Non c'è stato in più di un anno di presidenza Trump alcun tentativo di avvicinamento tra lui e Kim, appaiono sulla rotta di collisione. "Io sono del tutto convinto che il presidente Trump e il suo team respingano la politica del contenimento: hanno tirato una linea rossa e non permetteranno mai alla Corea del Nord di costruire un missile nucleare che minacci di colpire l'America", ha assicurato Graham al network americano.

Vita quotidiana nella Corea di Kim Jong-Un (Ansa)
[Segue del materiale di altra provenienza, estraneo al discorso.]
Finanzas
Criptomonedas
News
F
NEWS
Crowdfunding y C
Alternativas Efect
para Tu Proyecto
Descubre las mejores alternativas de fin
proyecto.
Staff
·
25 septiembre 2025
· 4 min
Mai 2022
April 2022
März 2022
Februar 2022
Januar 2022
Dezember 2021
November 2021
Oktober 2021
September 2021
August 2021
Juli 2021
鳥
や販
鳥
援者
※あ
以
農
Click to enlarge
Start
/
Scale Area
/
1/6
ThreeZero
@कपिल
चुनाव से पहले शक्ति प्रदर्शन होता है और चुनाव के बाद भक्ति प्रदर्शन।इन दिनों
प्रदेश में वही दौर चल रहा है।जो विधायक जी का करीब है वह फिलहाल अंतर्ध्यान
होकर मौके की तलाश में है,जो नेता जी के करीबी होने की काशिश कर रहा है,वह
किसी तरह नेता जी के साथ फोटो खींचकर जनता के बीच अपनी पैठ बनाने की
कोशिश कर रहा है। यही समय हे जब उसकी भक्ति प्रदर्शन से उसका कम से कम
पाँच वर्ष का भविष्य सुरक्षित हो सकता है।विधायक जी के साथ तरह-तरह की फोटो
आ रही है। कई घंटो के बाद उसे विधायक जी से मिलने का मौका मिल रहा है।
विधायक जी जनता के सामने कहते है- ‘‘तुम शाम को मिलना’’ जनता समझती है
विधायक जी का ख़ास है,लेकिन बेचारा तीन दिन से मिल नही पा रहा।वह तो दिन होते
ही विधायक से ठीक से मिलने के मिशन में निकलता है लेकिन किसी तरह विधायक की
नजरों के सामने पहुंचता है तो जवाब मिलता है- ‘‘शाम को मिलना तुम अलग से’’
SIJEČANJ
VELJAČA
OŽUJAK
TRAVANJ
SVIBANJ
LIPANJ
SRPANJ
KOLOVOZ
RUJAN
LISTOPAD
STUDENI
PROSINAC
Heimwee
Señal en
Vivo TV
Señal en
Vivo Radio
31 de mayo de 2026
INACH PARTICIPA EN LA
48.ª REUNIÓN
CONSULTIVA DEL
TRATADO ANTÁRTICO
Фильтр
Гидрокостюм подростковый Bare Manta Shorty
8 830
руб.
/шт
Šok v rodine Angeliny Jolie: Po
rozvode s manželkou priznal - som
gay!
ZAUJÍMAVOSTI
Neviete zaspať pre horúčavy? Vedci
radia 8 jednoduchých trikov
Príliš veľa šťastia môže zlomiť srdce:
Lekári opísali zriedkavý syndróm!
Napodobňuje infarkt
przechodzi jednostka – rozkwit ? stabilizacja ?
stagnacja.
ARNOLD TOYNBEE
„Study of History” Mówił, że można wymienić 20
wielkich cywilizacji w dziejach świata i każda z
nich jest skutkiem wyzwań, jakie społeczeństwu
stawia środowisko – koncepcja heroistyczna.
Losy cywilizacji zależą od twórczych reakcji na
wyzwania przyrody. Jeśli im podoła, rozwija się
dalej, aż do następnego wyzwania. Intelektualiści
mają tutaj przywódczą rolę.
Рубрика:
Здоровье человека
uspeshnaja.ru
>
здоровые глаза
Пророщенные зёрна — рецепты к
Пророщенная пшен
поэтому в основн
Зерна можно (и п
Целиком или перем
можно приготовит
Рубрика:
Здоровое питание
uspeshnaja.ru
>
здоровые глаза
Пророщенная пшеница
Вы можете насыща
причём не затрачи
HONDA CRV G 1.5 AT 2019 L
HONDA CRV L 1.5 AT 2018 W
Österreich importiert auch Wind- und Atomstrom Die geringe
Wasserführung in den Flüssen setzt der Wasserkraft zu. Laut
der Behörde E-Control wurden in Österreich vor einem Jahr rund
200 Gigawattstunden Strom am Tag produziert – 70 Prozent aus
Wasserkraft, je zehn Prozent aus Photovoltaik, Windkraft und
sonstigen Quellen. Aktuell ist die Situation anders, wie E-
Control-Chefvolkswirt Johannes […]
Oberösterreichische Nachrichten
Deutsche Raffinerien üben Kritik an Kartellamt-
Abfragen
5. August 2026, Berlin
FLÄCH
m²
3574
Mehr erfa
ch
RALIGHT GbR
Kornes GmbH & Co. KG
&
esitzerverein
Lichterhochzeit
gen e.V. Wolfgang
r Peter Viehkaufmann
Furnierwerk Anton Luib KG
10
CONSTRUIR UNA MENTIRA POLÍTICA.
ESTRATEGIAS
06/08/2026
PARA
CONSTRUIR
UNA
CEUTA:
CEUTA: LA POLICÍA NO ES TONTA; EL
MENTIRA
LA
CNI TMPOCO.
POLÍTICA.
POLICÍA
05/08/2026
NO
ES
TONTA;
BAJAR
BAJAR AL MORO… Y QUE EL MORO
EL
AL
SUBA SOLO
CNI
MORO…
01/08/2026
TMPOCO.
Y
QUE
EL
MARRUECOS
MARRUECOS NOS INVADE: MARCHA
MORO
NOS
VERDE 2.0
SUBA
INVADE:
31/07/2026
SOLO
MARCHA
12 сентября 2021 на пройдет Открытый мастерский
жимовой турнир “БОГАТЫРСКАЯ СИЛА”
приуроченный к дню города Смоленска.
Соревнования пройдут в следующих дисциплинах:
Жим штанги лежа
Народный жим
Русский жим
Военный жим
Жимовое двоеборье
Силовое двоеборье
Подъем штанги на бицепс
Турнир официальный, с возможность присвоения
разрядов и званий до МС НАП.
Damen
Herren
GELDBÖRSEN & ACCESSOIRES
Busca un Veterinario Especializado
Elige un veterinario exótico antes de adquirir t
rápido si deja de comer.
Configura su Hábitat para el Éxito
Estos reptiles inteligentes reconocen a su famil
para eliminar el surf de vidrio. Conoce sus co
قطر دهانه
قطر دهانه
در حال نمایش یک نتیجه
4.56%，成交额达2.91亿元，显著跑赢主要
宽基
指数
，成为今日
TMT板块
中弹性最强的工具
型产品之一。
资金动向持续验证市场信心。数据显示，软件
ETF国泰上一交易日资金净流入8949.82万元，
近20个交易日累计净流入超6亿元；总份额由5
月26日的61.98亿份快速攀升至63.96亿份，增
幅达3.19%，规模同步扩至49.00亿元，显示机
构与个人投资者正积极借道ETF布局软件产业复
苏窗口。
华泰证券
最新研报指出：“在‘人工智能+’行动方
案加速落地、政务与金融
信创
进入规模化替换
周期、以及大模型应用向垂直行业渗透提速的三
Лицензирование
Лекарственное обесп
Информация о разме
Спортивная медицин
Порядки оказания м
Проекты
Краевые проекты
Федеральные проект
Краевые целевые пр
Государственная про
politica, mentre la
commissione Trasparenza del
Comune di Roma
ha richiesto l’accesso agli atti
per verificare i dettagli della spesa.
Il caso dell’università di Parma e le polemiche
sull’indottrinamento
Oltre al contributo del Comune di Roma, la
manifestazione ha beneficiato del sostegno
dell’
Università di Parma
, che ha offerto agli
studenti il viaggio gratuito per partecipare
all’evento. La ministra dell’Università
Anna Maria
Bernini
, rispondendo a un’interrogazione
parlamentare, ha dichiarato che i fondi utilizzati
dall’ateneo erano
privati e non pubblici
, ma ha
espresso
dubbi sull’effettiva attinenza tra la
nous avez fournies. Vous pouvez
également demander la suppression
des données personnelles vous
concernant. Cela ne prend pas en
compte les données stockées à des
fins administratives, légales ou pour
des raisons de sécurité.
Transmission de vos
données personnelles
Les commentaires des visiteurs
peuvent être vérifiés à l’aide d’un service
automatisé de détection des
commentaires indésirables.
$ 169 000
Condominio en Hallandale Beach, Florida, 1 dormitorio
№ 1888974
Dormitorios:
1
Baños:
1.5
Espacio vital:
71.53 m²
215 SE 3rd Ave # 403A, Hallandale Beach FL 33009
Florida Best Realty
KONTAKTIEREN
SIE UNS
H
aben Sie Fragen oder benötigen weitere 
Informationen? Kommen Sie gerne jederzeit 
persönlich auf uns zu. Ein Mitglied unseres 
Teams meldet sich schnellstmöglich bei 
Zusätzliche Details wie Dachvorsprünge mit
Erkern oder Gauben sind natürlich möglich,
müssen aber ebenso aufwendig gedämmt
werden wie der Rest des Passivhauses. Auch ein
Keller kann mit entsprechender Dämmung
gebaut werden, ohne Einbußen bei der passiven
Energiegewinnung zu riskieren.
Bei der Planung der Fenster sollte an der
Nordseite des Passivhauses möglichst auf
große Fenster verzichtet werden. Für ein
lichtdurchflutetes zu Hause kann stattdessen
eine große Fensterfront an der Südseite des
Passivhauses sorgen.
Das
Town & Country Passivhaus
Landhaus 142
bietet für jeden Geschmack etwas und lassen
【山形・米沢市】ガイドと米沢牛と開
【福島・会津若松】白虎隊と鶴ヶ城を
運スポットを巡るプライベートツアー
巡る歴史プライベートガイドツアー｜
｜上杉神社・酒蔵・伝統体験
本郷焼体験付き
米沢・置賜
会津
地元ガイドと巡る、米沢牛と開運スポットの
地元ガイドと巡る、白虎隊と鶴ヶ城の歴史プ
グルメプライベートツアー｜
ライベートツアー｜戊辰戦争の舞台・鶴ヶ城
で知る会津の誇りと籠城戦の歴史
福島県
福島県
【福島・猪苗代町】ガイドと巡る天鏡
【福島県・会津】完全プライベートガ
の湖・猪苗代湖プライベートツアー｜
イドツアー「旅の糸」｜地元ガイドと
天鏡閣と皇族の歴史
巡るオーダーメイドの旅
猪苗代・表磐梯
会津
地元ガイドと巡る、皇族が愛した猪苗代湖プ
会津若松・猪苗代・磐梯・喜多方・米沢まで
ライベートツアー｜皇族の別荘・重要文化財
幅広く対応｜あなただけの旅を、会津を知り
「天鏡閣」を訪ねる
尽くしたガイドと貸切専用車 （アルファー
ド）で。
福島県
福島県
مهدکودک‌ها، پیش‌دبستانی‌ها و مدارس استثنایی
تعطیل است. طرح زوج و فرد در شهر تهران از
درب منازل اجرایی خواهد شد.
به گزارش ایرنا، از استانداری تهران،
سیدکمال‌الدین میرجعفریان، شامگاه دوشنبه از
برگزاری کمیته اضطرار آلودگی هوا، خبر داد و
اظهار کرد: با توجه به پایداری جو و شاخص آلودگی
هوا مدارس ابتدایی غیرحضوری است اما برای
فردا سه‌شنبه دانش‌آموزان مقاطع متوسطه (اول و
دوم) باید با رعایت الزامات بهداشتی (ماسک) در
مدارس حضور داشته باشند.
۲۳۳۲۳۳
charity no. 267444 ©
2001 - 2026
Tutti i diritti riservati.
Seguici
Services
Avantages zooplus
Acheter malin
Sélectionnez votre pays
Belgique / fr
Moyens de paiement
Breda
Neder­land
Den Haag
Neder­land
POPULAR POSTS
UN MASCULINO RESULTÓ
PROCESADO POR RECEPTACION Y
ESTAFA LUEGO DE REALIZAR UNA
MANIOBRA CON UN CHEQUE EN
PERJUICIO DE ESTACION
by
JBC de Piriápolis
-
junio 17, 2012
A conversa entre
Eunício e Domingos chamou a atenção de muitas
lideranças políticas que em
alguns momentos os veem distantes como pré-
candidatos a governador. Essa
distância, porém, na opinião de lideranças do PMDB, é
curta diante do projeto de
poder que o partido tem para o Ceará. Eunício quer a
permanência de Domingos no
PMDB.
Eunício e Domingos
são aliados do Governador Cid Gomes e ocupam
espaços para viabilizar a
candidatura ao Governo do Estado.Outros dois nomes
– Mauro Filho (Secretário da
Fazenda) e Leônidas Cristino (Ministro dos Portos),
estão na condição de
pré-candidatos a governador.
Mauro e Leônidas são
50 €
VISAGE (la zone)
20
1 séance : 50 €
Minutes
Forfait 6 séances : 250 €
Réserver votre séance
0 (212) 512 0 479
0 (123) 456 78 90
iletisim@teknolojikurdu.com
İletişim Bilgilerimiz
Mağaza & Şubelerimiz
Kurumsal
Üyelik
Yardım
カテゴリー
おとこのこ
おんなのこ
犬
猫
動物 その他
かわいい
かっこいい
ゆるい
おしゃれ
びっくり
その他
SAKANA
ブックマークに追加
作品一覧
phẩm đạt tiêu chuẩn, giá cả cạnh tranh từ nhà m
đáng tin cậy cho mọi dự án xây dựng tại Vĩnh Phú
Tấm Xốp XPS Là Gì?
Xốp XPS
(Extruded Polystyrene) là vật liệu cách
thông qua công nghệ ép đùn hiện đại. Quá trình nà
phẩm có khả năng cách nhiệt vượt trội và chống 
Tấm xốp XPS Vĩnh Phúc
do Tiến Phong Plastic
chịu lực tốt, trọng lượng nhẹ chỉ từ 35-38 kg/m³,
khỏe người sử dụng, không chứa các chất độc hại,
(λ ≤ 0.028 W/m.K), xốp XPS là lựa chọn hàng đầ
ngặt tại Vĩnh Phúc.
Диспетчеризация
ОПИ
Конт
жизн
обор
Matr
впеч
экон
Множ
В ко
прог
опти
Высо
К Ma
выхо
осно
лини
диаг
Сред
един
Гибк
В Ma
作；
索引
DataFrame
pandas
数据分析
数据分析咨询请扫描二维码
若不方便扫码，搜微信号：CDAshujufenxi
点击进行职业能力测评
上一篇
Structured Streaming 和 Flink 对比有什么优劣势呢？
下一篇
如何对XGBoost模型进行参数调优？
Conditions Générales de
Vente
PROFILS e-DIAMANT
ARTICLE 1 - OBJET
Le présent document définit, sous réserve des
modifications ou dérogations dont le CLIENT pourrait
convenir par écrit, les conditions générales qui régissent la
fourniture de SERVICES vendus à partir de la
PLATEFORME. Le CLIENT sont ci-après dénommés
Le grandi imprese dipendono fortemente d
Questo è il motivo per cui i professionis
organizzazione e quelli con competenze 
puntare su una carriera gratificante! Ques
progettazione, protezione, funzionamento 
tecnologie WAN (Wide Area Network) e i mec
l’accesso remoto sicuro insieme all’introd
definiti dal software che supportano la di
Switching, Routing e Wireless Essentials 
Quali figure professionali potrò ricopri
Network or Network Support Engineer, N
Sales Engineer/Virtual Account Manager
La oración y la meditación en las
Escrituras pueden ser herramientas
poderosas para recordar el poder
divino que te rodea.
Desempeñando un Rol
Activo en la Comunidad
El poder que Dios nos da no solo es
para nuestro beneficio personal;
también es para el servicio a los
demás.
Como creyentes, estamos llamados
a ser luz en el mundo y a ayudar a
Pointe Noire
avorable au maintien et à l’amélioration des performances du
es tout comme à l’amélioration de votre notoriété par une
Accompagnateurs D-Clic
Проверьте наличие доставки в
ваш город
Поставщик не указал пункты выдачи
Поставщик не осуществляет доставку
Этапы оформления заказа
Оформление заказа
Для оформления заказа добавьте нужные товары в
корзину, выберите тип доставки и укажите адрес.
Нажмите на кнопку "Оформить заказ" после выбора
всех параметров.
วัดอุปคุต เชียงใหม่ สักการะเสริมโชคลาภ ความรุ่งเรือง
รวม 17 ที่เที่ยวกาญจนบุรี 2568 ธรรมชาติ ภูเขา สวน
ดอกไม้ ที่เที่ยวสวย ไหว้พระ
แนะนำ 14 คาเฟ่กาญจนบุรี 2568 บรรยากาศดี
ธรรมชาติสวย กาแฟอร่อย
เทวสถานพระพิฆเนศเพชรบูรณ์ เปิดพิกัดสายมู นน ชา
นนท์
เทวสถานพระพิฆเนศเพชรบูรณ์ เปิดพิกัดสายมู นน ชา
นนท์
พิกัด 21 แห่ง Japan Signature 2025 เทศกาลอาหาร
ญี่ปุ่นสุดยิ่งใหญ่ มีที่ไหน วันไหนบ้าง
La soluzione diplomatica, comunque, rimane la scelta prioritaria dell'amministrazione, secondo quanto hanno affermato diversi funzionari, i quali ricordano pure che esistono strumenti anche sotto copertura per rallentare o fermare lo sviluppo missilsitico della Corea del Nord. Ma anche questi strumenti, pur non essendo un vero e proprio attacco militare diretto, presentano un concreto rischio di escalation. Per esempio, un eventuale blocco navale è già stato definito da Pyongyang un "atto di guerra".

Com'è noto, l'amministrazione Trump sulla vicenda della Corea del Nord è divisa su una linea tra falchi e colombe che vede il consigliere di sicurezza nazionale H.R. McMaster tra i duri e il segretario di Stato Rex Tillerson con il segretario alla Difesa James Mattis a capo dei dialoganti. McMaster è dato in uscita, ma anche il fronte delle "colombe" ha perso un pezzo da 90: il delegato del presidente per la diplomazia con la Corea del Nord Joseph Yun.